Morte wrote:
"It seems to me that you're not objecting to T20 having Feats, an on/off mechanic that works alongside the variable Abilties and Skills (different tools for a different jobs). Rather, it seems that you object to what it used them for -- you think they're too hi-falutin' and melodramatic."
Mr. Morte,
Exactly! If only I could have explained it so succinctly then a lot of bandwidth would have been conserved.
"If I read you right, then your objection finally makes sense to me."
After reading your response, I'd say you are reading me correctly.
"So, assuming we're on the same wavelength... I can see why you got that impression, but I don't think it's actually quite as bad as you paint it."
Okay. Let's examine your examples...
"Uh, that one (the minions and followers feat - LEW) is entirely left out of the feat list Player's Handbook and put in the Dungeon Master's Guide as an option."
That feat is precisely the one discussed here at CotI. The original poster wanted to know how to apply it to the Traveller setting. When he was told it had no place in the Traveller setting; even Mr. Hunter Gordon agreed, the poster still wanted ideas about how to fit it into the Traveller setting.

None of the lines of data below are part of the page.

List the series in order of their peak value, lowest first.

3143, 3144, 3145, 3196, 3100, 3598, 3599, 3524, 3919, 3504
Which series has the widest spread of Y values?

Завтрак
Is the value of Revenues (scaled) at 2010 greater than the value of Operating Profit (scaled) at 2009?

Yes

Option or no, in the Player's Handbook or the DM's Guide, people will use it because it is part of the d20 rules set. The GM who decides to 'house rule' it out of effect will be forced to explain that to the PCs who want to use it. Even with the release of T20, the d20 system still requires the GM tweaks before her group can play Traveller in its original style.

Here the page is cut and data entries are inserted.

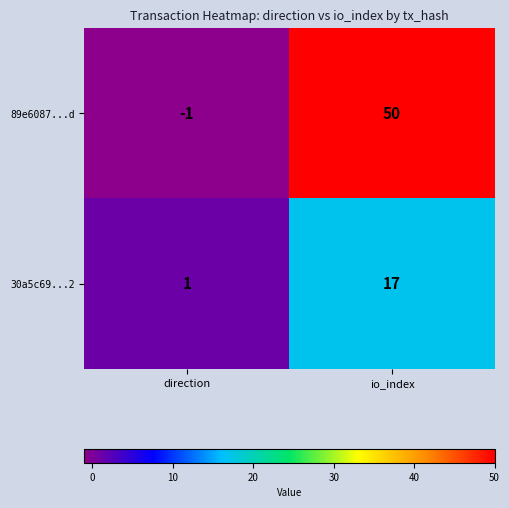

How many values in 89e6087...d are below zero?

1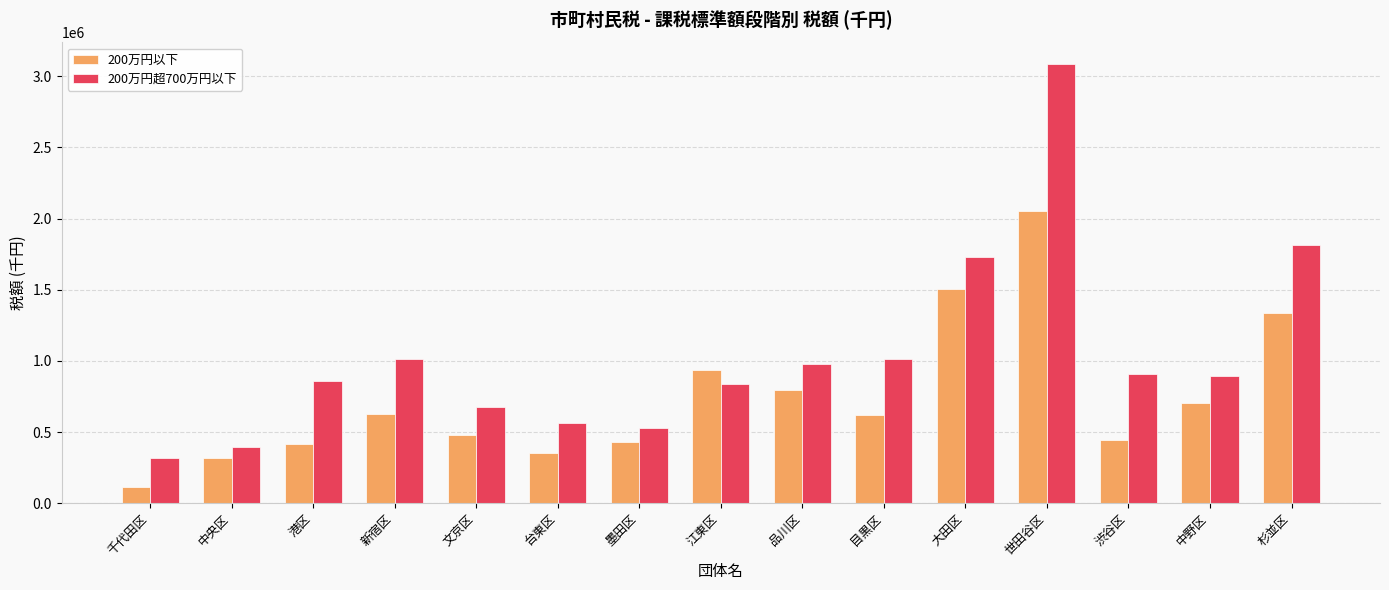

What is the sum of the 200万円以下 values at 目黒区 and 台東区?

971607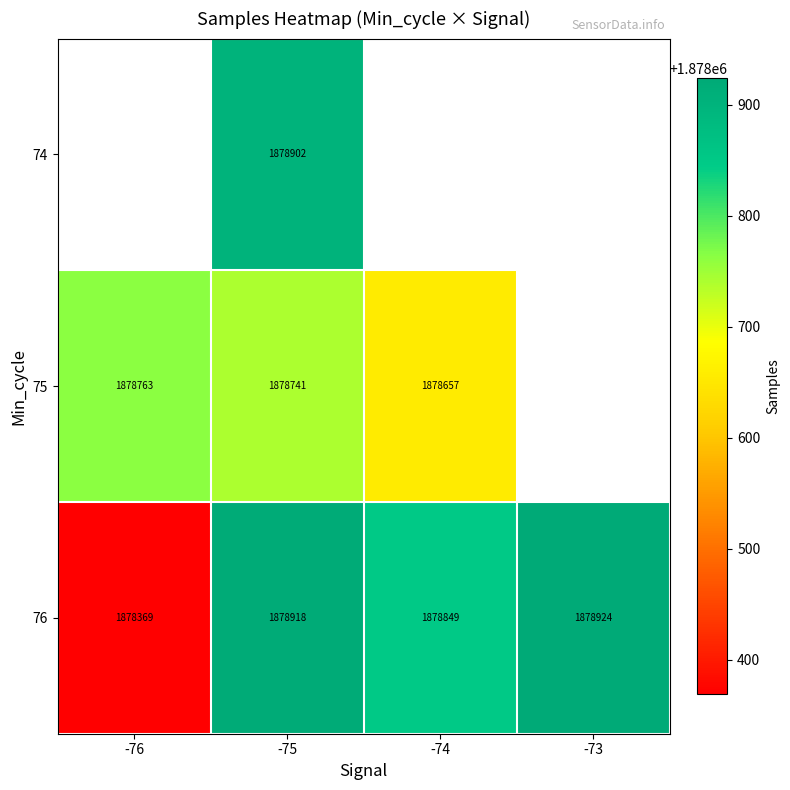

Is the value of 76 at -74 greater than the value of 75 at -74?

Yes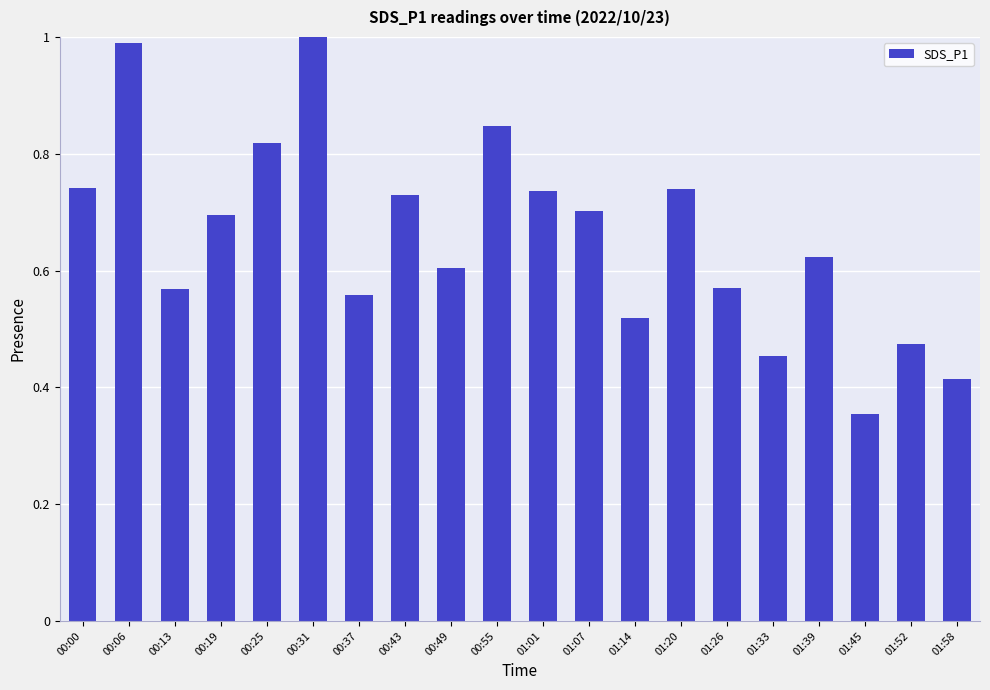

What is the change in value from 00:06 to 00:19?

-0.3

"You'd have to rebalance it (various d20 feats - LEW) for T20 though. In D&D it's balanced against other feats because you get lower level followers and they take XP. Level is hugely important in D&D but it counts for less in T20."

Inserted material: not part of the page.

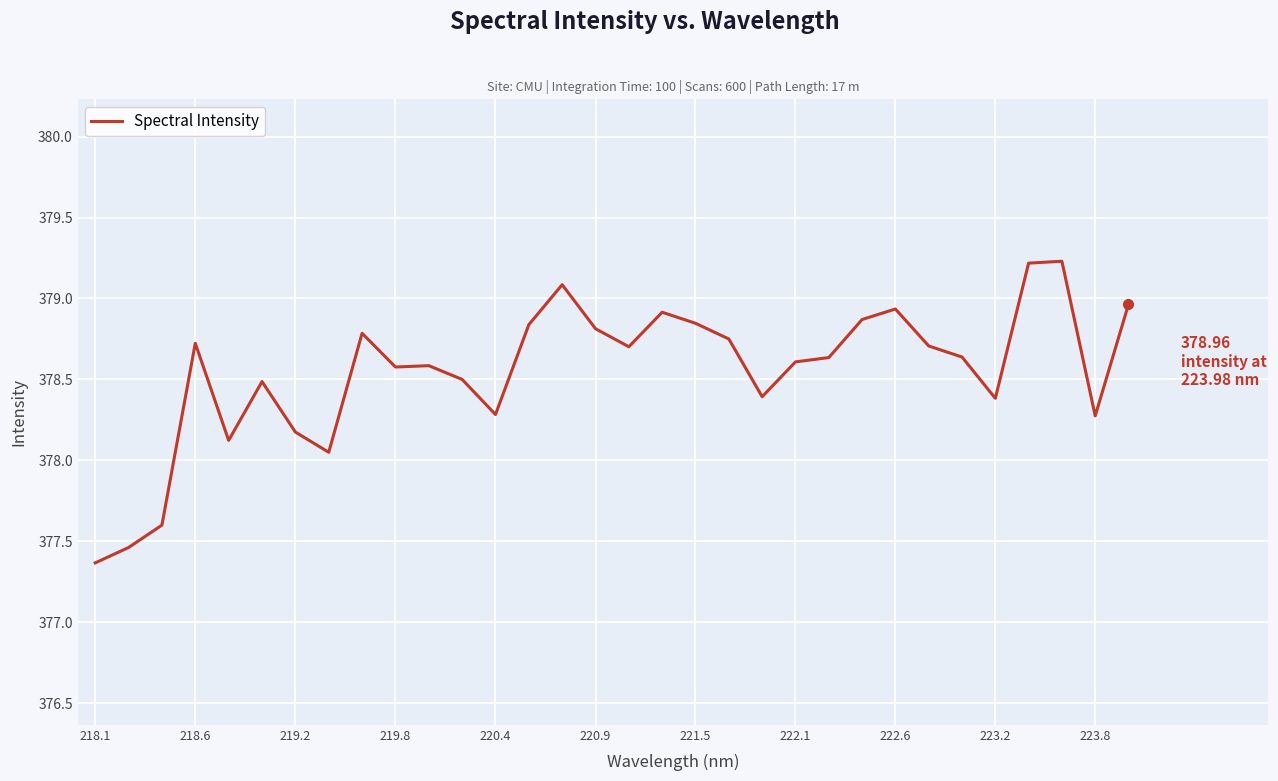

What is the greatest value displayed?

379.2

But levels and feats are still there, imperfectly recast in different roles despite a valiant effort by the T20 authors and still carrying loads of play style baggage from d20. d20 is a superb set of rules, but d20 was never meant to be a generic set of rules. Rather than having a play style neutral system; as GURPS purports to be, that is then tweaked to handle various settings and styles, d20 is a specific play style system that is tweaked in an attempt to handle different play styles.
It's a clunky analogy, but I'll use foodstuffs to try and illustrate my point. A generic RPG system is tofu; it designed to have no specific 'taste'. The GM than 'flavors' it to create the 'taste' she requires; tweaking the generic system to produce a cinematic Flash Gordon on Mongo RPG session or a nitty-gritty cyberpunk setting. GURPS and FUDGE were designed from the ground up to be 'tofu'. (whether they succeeded or not is beyond the scope of this thread.)
Unlike FUDGE or GURPS, d20 was never designed to be tofu. It has a very distinct 'flavor' all its own. When a GM uses d20 to create another 'flavor', she must first remove the original d20 flavor and then impart the flavor she is trying to achieve. The two stage process that the faux-generic d20 requires; removing and adding instead of merely adding, is far more clunky and far less certain than the simple additive process that an actual generic system uses.
When using the faux-generic d20 and its offspring; T20, M20, etc., various bits and pieces remain despite the GM's flavoring attempts. It may be a Traveller setting, but 'minions and followers' can still be tasted! That is what I'm striving to explain, despite the best of intentions and the best of efforts, IMEHO there is still far too much of d20's flavor in the T20 style of play. I don't think that d20 can be changed at so deep a level, it is what it is. If this isn't true than questions about XP harvests or minions & followers would not have appeared on these fora.